AUTOMATED ASSISTANT INTERACTION PREDICTION USING FUSION OF VISUAL AND AUDIO INPUT

Organization Name

GOOGLE LLC

Inventor(s)

Tuan Nguyen of San Jose CA (US)

Yuan Yuan of Redwood City CA (US)

AUTOMATED ASSISTANT INTERACTION PREDICTION USING FUSION OF VISUAL AND AUDIO INPUT - A simplified explanation of the abstract

This abstract first appeared for US patent application 18383314 titled 'AUTOMATED ASSISTANT INTERACTION PREDICTION USING FUSION OF VISUAL AND AUDIO INPUT

Simplified Explanation

The patent application describes techniques for detecting and enrolling new "hot commands" that can be used to trigger actions by an automated assistant without explicit invocation.
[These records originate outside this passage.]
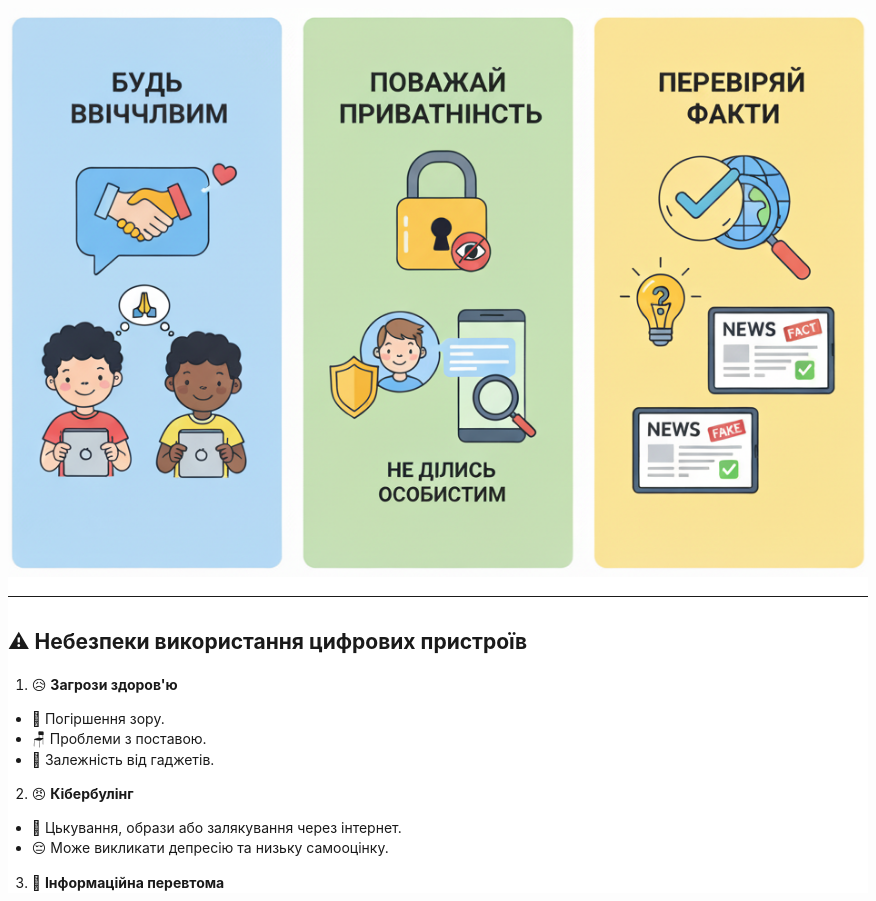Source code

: ![w:600px](./assets/10/nethics-rules-1.png)

  </div>
</div>

---

## ⚠️ **Небезпеки використання цифрових пристроїв**

<div class="grid-container">
  <div class="text-left text-small">

1. 😥 **Загрози здоров'ю**

  - 👀 Погіршення зору.
  - 🪑 Проблеми з поставою.
  - 📱 Залежність від гаджетів.

2. 😠 **Кібербулінг**

  - 💢 Цькування, образи або залякування через інтернет.
  - 😔 Може викликати депресію та низьку самооцінку.

3. 🤯 **Інформаційна перевтома**
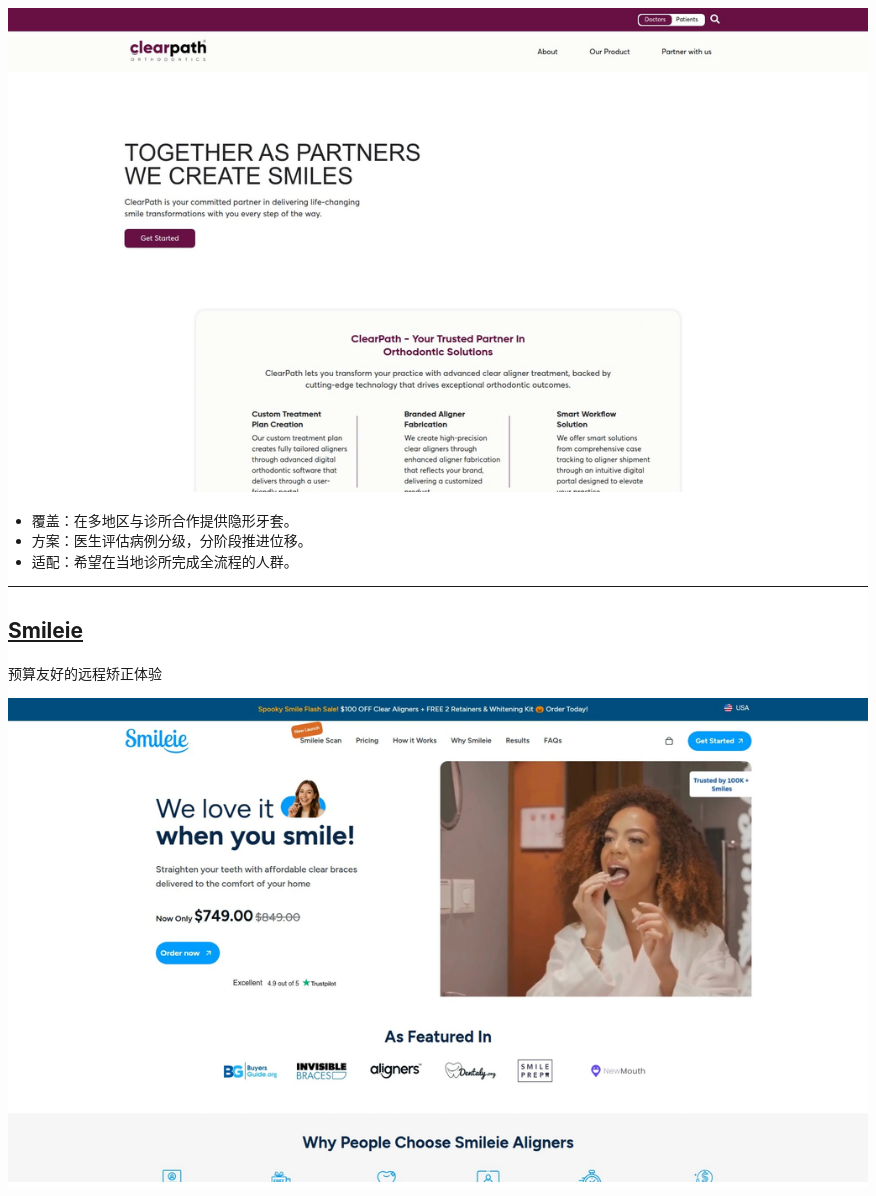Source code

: ![ClearPath Orthodontics Screenshot](image/clearpathortho.webp)


- 覆盖：在多地区与诊所合作提供隐形牙套。
- 方案：医生评估病例分级，分阶段推进位移。
- 适配：希望在当地诊所完成全流程的人群。

---

## [Smileie](https://smileie.com)

预算友好的远程矫正体验

![Smileie Screenshot](image/smileie.webp)
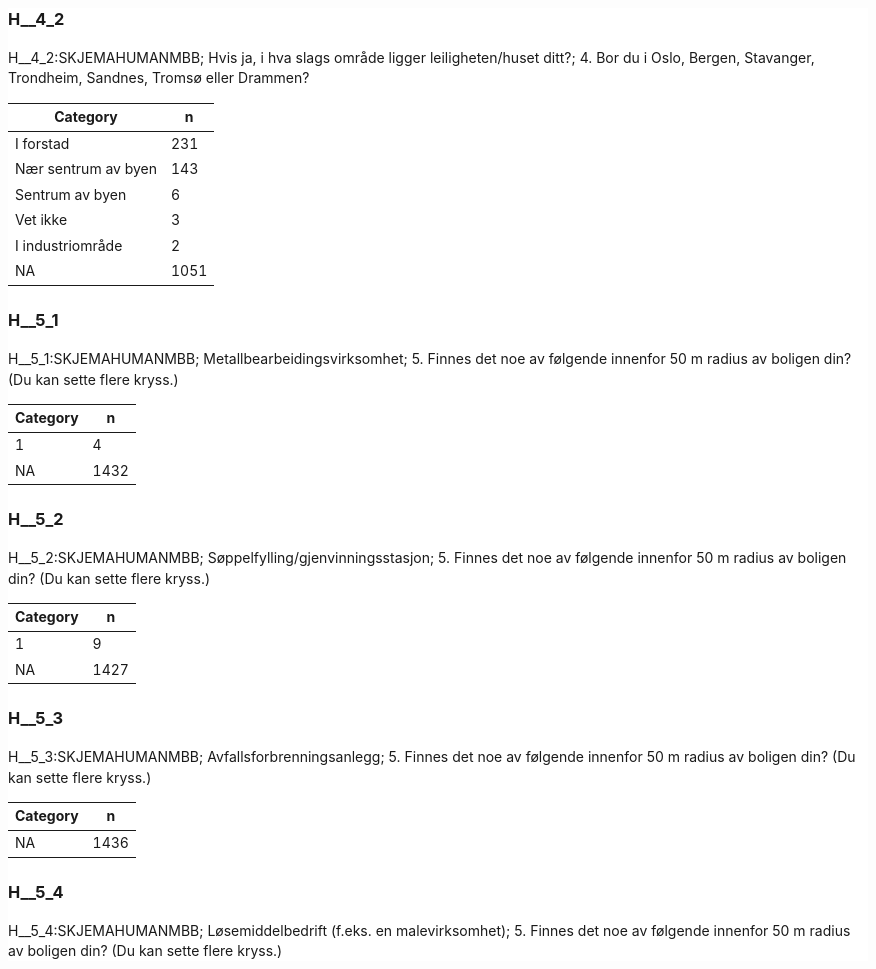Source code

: 
### H__4_2
H__4_2:SKJEMAHUMANMBB; Hvis ja, i hva slags område ligger leiligheten/huset ditt?; 4. Bor du i Oslo, Bergen, Stavanger, Trondheim, Sandnes, Tromsø eller Drammen?


| Category | n |
| -------- | - |
| I forstad | 231 |
| Nær sentrum av byen | 143 |
| Sentrum av byen | 6 |
| Vet ikke | 3 |
| I industriområde | 2 |
| NA | 1051 |


### H__5_1
H__5_1:SKJEMAHUMANMBB; Metallbearbeidingsvirksomhet; 5. Finnes det noe av følgende innenfor 50 m radius av boligen din? (Du kan sette flere kryss.)


| Category | n |
| -------- | - |
| 1 | 4 |
| NA | 1432 |


### H__5_2
H__5_2:SKJEMAHUMANMBB; Søppelfylling/gjenvinningsstasjon; 5. Finnes det noe av følgende innenfor 50 m radius av boligen din? (Du kan sette flere kryss.)


| Category | n |
| -------- | - |
| 1 | 9 |
| NA | 1427 |


### H__5_3
H__5_3:SKJEMAHUMANMBB; Avfallsforbrenningsanlegg; 5. Finnes det noe av følgende innenfor 50 m radius av boligen din? (Du kan sette flere kryss.)


| Category | n |
| -------- | - |
| NA | 1436 |


### H__5_4
H__5_4:SKJEMAHUMANMBB; Løsemiddelbedrift (f.eks. en malevirksomhet); 5. Finnes det noe av følgende innenfor 50 m radius av boligen din? (Du kan sette flere kryss.)
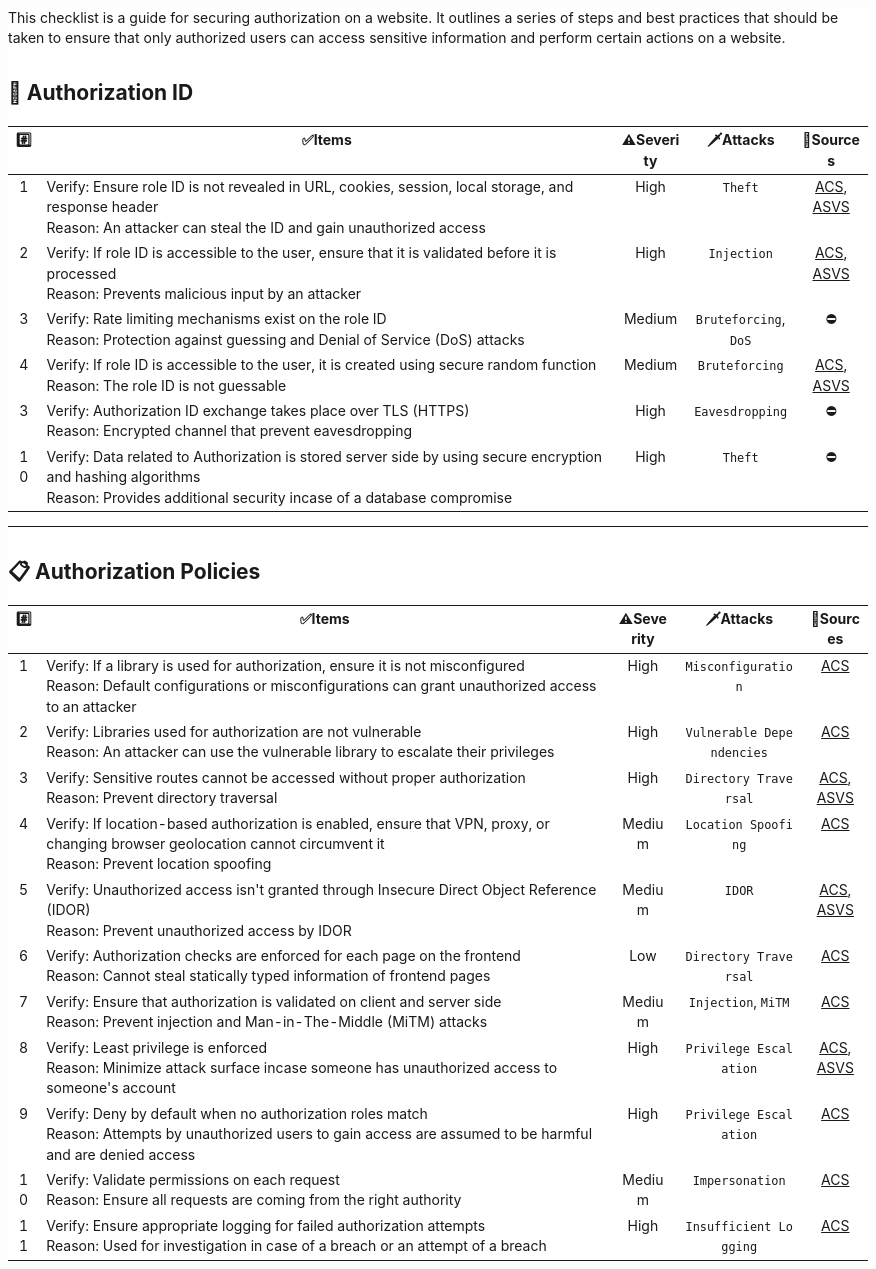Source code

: This checklist is a guide for securing authorization on a website. It outlines a series of steps and best practices that should be taken to ensure that only authorized users can access sensitive information and perform certain actions on a website.

## 🪪 Authorization ID

| #️⃣  | ✅Items                                                                                                                                                                                  | ⚠️Severity |       🗡️Attacks       |         🔗Sources          |
| :-: | ---------------------------------------------------------------------------------------------------------------------------------------------------------------------------------------- | :--------: | :-------------------: | :------------------------: |
|  1  | Verify: Ensure role ID is not revealed in URL, cookies, session, local storage, and response header </br> Reason: An attacker can steal the ID and gain unauthorized access              |    High    |        `Theft`        | [ACS](#ACS), [ASVS](#ASVS) |
|  2  | Verify: If role ID is accessible to the user, ensure that it is validated before it is processed </br> Reason: Prevents malicious input by an attacker                                   |    High    |      `Injection`      | [ACS](#ACS), [ASVS](#ASVS) |
|  3  | Verify: Rate limiting mechanisms exist on the role ID</br> Reason: Protection against guessing and Denial of Service (DoS) attacks                                                       |   Medium   | `Bruteforcing`, `DoS` |             ⛔             |
|  4  | Verify: If role ID is accessible to the user, it is created using secure random function </br> Reason: The role ID is not guessable                                                      |   Medium   |    `Bruteforcing`     | [ACS](#ACS), [ASVS](#ASVS) |
|  3  | Verify: Authorization ID exchange takes place over TLS (HTTPS) </br> Reason: Encrypted channel that prevent eavesdropping                                                                |    High    |    `Eavesdropping`    |             ⛔             |
| 10  | Verify: Data related to Authorization is stored server side by using secure encryption and hashing algorithms </br> Reason: Provides additional security incase of a database compromise |    High    |        `Theft`        |             ⛔             |

---

## 📋 Authorization Policies

| #️⃣  | ✅Items                                                                                                                                                                               | ⚠️Severity |         🗡️Attacks         |         🔗Sources          |
| :-: | ------------------------------------------------------------------------------------------------------------------------------------------------------------------------------------- | :--------: | :-----------------------: | :------------------------: |
|  1  | Verify: If a library is used for authorization, ensure it is not misconfigured </br> Reason: Default configurations or misconfigurations can grant unauthorized access to an attacker |    High    |    `Misconfiguration`     |        [ACS](#ACS)         |
|  2  | Verify: Libraries used for authorization are not vulnerable </br> Reason: An attacker can use the vulnerable library to escalate their privileges                                     |    High    | `Vulnerable Dependencies` |        [ACS](#ACS)         |
|  3  | Verify: Sensitive routes cannot be accessed without proper authorization </br> Reason: Prevent directory traversal                                                                    |    High    |   `Directory Traversal`   | [ACS](#ACS), [ASVS](#ASVS) |
|  4  | Verify: If location-based authorization is enabled, ensure that VPN, proxy, or changing browser geolocation cannot circumvent it </br> Reason: Prevent location spoofing              |   Medium   |    `Location Spoofing`    |        [ACS](#ACS)         |
|  5  | Verify: Unauthorized access isn't granted through Insecure Direct Object Reference (IDOR)</br> Reason: Prevent unauthorized access by IDOR                                            |   Medium   |          `IDOR`           | [ACS](#ACS), [ASVS](#ASVS) |
|  6  | Verify: Authorization checks are enforced for each page on the frontend </br> Reason: Cannot steal statically typed information of frontend pages                                     |    Low     |   `Directory Traversal`   |        [ACS](#ACS)         |
|  7  | Verify: Ensure that authorization is validated on client and server side </br> Reason: Prevent injection and Man-in-The-Middle (MiTM) attacks                                         |   Medium   |    `Injection`, `MiTM`    |        [ACS](#ACS)         |
|  8  | Verify: Least privilege is enforced </br> Reason: Minimize attack surface incase someone has unauthorized access to someone's account                                                 |    High    |  `Privilege Escalation`   | [ACS](#ACS), [ASVS](#ASVS) |
|  9  | Verify: Deny by default when no authorization roles match </br> Reason: Attempts by unauthorized users to gain access are assumed to be harmful and are denied access                 |    High    |  `Privilege Escalation`   |        [ACS](#ACS)         |
| 10  | Verify: Validate permissions on each request </br> Reason: Ensure all requests are coming from the right authority                                                                    |   Medium   |      `Impersonation`      |        [ACS](#ACS)         |
| 11  | Verify: Ensure appropriate logging for failed authorization attempts </br> Reason: Used for investigation in case of a breach or an attempt of a breach                               |    High    |  `Insufficient Logging`   |        [ACS](#ACS)         |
  • Automated assistant can transition from limited listening to full speech recognition state in response to a trigger event.
  • Speech recognition processing is performed on a spoken command to generate a textual command.
  • Textual command is enrolled as a hot command if it meets a frequency threshold in a corpus of textual commands.
  • Subsequent utterance of a semantically consistent textual command can trigger a responsive action by the automated assistant without explicit invocation.
    • Potential Applications:**

- Virtual assistants - Smart home devices - Voice-controlled applications

    • Problems Solved:**

- Streamlining interaction with automated assistants - Reducing the need for explicit commands - Improving user experience with voice-controlled systems

    • Benefits:**

- Enhanced usability of automated assistants - Faster and more intuitive interaction - Increased efficiency in performing tasks via voice commands


Original Abstract Submitted

Techniques are described herein for detecting and/or enrolling (or commissioning) new “hot commands” that are useable to cause an automated assistant to perform responsive action(s) without having to be first explicitly invoked. In various implementations, an automated assistant may be transitioned from a limited listening state into a full speech recognition state in response to a trigger event. While in the full speech recognition state, the automated assistant may receive and perform speech recognition processing on a spoken command from a user to generate a textual command. The textual command may be determined to satisfy a frequency threshold in a corpus of textual commands. Consequently, data indicative of the textual command may be enrolled as a hot command. Subsequent utterance of another textual command that is semantically consistent with the textual command may trigger performance of a responsive action by the automated assistant, without requiring explicit invocation.